From the magazine

Is Xi Jinping’s time up?

Francis Pike
 Morten Morland
EXPLORE THE ISSUE 14 June 2025
issue 14 June 2025

Stories about Xi Jinping’s father, Xi Zhongxun, are blowing up on social media. He died in 2002, so why the interest in him now? The weird fact is that Xi Zhongxun is being talked about in the West because he is not being talked about in China. Omission is the perverse way that one learns about what is really going on in the opaque world of Chinese Communist party (CCP) politics. China-watchers live on scraps.
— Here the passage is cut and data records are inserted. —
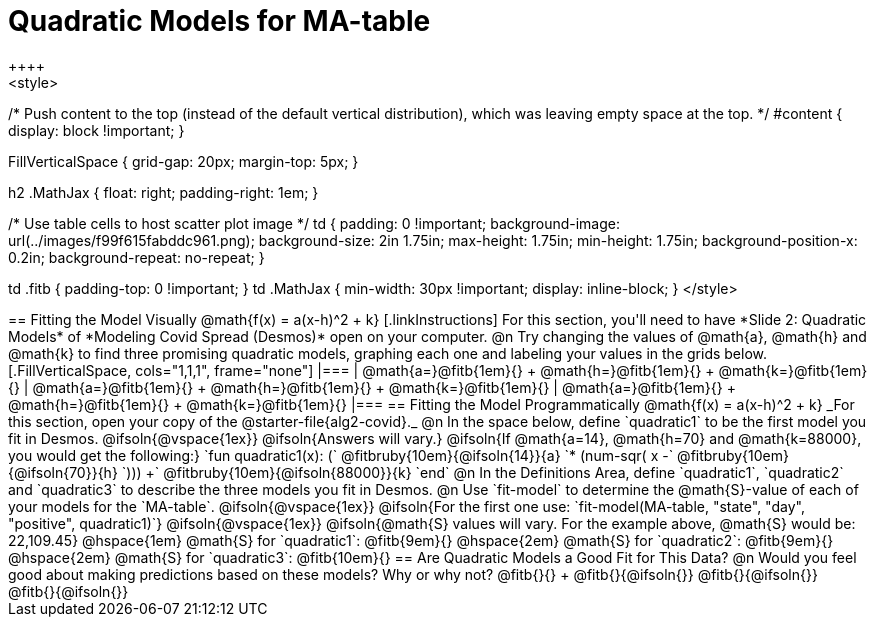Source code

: = Quadratic Models for MA-table
++++
<style>
/* Push content to the top (instead of the default vertical distribution), which was leaving empty space at the top. */
#content { display: block !important; }

.autonum { font-weight: bold; }
.autonum:after { content: ')' !important; }

.FillVerticalSpace { grid-gap: 20px; margin-top: 5px; }

h2 .MathJax { float: right;  padding-right: 1em; }

/* Use table cells to host scatter plot image */
td {
    padding: 0 !important;
    background-image: url(../images/f99f615fabddc961.png);
    background-size: 2in 1.75in;
    max-height: 1.75in;
    min-height: 1.75in;
    background-position-x: 0.2in;
    background-repeat: no-repeat;
}

td .fitb { padding-top: 0 !important; }
td .MathJax { min-width: 30px !important; display: inline-block; }
</style>
++++

== Fitting the Model Visually @math{f(x) = a(x-h)^2 + k}

[.linkInstructions]
For this section, you'll need to have *Slide 2: Quadratic Models* of *Modeling Covid Spread (Desmos)* open on your computer.

@n Try changing the values of @math{a}, @math{h} and @math{k} to find three promising quadratic models, graphing each one and labeling your values in the grids below.

[.FillVerticalSpace, cols="1,1,1", frame="none"]
|===
| @math{a=}@fitb{1em}{} +
  @math{h=}@fitb{1em}{} +
  @math{k=}@fitb{1em}{}

| @math{a=}@fitb{1em}{} +
  @math{h=}@fitb{1em}{} +
  @math{k=}@fitb{1em}{}

| @math{a=}@fitb{1em}{} +
  @math{h=}@fitb{1em}{} +
  @math{k=}@fitb{1em}{}

|===

== Fitting the Model Programmatically @math{f(x) = a(x-h)^2 + k}
_For this section, open your copy of the @starter-file{alg2-covid}._

@n In the space below, define `quadratic1` to be the first model you fit in Desmos.

@ifsoln{@vspace{1ex}}

@ifsoln{Answers will vary.}

@ifsoln{If @math{a=14}, @math{h=70} and @math{k=88000}, you would get the following:}

`fun quadratic1(x): (` @fitbruby{10em}{@ifsoln{14}}{a} `* (num-sqr( x -` @fitbruby{10em}{@ifsoln{70}}{h} `))) +` @fitbruby{10em}{@ifsoln{88000}}{k} `end`

@n In the Definitions Area, define `quadratic1`, `quadratic2` and `quadratic3` to describe the three models you fit in Desmos.

@n Use `fit-model` to determine the @math{S}-value of each of your models for the `MA-table`.

@ifsoln{@vspace{1ex}}

@ifsoln{For the first one use: `fit-model(MA-table, "state", "day", "positive", quadratic1)`}

@ifsoln{@vspace{1ex}}

@ifsoln{@math{S} values will vary. For the example above, @math{S} would be: 22,109.45}


@hspace{1em} @math{S} for `quadratic1`: @fitb{9em}{} @hspace{2em} @math{S} for `quadratic2`: @fitb{9em}{} @hspace{2em} @math{S} for `quadratic3`: @fitb{10em}{}

== Are Quadratic Models a Good Fit for This Data?

@n Would you feel good about making predictions based on these models? Why or why not? @fitb{}{} +

@fitb{}{@ifsoln{}}

@fitb{}{@ifsoln{}}

@fitb{}{@ifsoln{}}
Xi Zhongxun was a big cheese in his own right. Born in the north-west’s Shaanxi province, he was an early member of the youth league of the CCP. After meeting Mao Zedong at the conclusion of the Long March, which ended up in his home province, he quickly rose through the party ranks. After making a success of his governorship of Guangdong Province, where he set up one of the first of Deng Xiaoping’s ‘Special Economic Zones’, Xi Zhongxun was promoted to the politburo in 1982. His official obituary describes him as ‘an outstanding proletarian revolutionary’, who was ‘one of the main founders and leaders of the revolutionary base areas in the Shanxi-Gansu border region’.

In short, Xi Zhongxun was an early hero and ‘big beast’ of the CCP. He passed his ‘red genes’ on to Xi Jinping, the primus inter pares of the ‘princelings’ who have come to dominate China’s politics over the past decade. As such, it was no surprise that at the recent inauguration of the Revolutionary Memorial Hall in Shaanxi, it was planned to name it after Xi Zhongxun. But it didn’t happen. At the last minute, in a low-key ceremony, his name was not only expunged from the title but omitted entirely from the memorial.